El tercer sector que no puede esperar un solo día más es el referido a la trata de personas con fines de explotación laboral o sexual. La crueldad de este crimen, la afectación a la vida y dignidad de estas personas constituyen un crimen de lesa humanidad. Cómo nos juzgarán las próximas generaciones, cuando la historia relate que no hicimos nada con los graves niveles de esclavitud que se generan desde nuestro país. Son los mismos bolivianos, que explotan a sus compatriotas en talleres textiles de Argentina o Brasil. Esta situación de crimen transnacional, requiere medidas de urgencia a nivel interestatal, el crimen organizado no conoce fronteras y los estados deben generar políticas internacionales a nivel MERCOSUR y Comunidad Andina que nos permitan parar estos niveles de crueldad que son espantosos.

En general el conflicto y la justicia no son tarea exclusiva del Órgano Judicial, ya es hora de que activemos el rol de la justicia de paz y la justicia vecinal.
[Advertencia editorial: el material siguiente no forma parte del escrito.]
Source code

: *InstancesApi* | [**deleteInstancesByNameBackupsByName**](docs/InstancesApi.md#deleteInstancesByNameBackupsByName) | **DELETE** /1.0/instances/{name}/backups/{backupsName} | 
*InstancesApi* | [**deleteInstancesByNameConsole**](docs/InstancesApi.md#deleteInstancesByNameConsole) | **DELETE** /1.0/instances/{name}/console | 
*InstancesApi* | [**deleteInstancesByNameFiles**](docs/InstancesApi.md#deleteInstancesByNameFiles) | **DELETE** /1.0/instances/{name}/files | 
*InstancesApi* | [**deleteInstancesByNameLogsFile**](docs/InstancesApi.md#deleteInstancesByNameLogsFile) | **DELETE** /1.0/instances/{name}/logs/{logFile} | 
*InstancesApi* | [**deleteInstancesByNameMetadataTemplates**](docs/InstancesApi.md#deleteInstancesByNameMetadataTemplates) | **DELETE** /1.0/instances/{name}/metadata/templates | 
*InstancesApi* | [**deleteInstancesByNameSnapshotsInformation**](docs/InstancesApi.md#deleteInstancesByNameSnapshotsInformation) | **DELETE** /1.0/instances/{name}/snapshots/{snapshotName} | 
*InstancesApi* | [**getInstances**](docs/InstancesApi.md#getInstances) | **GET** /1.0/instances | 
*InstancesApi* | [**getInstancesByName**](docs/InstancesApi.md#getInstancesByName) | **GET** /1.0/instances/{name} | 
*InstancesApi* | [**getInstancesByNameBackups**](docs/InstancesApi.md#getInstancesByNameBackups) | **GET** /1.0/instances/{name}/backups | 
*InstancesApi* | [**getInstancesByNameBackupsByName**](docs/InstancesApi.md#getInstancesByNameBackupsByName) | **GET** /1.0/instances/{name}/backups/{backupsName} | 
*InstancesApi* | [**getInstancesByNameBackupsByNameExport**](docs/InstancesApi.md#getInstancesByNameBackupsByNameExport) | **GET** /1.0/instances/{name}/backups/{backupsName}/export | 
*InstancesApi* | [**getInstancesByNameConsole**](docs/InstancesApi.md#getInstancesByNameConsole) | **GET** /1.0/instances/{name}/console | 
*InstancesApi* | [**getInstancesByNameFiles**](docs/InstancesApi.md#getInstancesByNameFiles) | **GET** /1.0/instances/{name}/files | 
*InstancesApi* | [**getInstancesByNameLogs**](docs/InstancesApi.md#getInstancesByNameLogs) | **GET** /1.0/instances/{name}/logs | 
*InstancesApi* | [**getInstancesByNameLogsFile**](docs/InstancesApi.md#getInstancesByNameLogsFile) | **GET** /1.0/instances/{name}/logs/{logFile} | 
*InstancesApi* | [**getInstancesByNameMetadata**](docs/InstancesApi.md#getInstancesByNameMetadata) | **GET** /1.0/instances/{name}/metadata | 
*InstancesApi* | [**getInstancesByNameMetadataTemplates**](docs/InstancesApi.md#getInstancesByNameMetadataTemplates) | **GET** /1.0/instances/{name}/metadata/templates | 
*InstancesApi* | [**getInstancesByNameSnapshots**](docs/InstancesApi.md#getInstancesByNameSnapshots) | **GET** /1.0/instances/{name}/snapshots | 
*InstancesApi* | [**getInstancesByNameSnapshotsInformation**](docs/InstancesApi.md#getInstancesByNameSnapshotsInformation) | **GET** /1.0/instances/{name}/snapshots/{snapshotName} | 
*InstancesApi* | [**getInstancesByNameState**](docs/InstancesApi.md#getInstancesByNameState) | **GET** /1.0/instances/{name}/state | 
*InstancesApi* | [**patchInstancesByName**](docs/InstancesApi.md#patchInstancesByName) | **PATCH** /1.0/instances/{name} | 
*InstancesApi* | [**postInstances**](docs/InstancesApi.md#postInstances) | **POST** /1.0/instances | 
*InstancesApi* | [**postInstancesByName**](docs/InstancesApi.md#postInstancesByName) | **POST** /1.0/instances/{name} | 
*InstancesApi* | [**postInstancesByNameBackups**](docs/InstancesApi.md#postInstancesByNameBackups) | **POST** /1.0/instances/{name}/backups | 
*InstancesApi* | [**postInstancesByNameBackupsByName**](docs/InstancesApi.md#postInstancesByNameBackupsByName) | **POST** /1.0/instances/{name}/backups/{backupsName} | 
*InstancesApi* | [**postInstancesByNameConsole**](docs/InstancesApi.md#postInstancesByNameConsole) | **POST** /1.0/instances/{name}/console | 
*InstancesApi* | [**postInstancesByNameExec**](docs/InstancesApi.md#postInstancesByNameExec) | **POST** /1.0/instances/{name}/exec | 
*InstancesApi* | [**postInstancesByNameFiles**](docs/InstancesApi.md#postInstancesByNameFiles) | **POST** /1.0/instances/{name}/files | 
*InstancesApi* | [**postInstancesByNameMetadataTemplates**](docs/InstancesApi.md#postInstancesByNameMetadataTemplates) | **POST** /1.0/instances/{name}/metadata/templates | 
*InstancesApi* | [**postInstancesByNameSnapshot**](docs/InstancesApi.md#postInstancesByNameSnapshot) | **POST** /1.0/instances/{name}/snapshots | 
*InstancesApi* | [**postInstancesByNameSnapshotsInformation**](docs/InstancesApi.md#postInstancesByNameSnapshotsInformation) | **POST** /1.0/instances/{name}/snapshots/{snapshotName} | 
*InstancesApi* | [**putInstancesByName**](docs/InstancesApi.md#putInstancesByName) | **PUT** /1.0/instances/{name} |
No todo conflicto podrá ser resuelto por los jueces. Contrariamente las sociedades que han logrado avances en el tema han delegado la solución del conflicto a niveles privados (con control estatal). No tiene sentido que el 60% del tiempo de nuestros Jueces Civiles sea destinado a cobrar deudas de los Bancos y prestamistas en forma gratuita. Es inconcebible que la mayor parte del tiempo de los Jueces sea destinado a trámites administrativos. Como muchos coincido en que el Fiscal General del Estado, es la única autoridad que se ha tomado en serio un cambio real en la política criminal y la persecución penal, quizás uno de los motivos es qué decide él solo. En cambio el resto de los Órganos Judiciales está conformado por SALAS PLENAS de muchos Magistrados que son semi Dioses que no han logrado entender que su trabajo y opinión están limitados por el derecho y la Constitución. Cuando los Magistrados creen que el derecho se construye por mayorías y minorías de voto circunstancial destruyen la independencia del Órgano Judicial y dañan al país.

Es urgente activar los recursos constitucionales y legales para exigir que las situaciones de injusticia y crueldad del sistema sean consideradas y coordinadas por todos los órganos del Estado involucrados en esta problemática. El rol de la nueva Ministra de Justicia Dra. Virginia Velasco es de coordinar y dirigir estas políticas estatales, comienza su gestión con la expectativa que genera su juventud, es importante apoyarla y contribuir desde todas las instituciones al trabajo que inicia.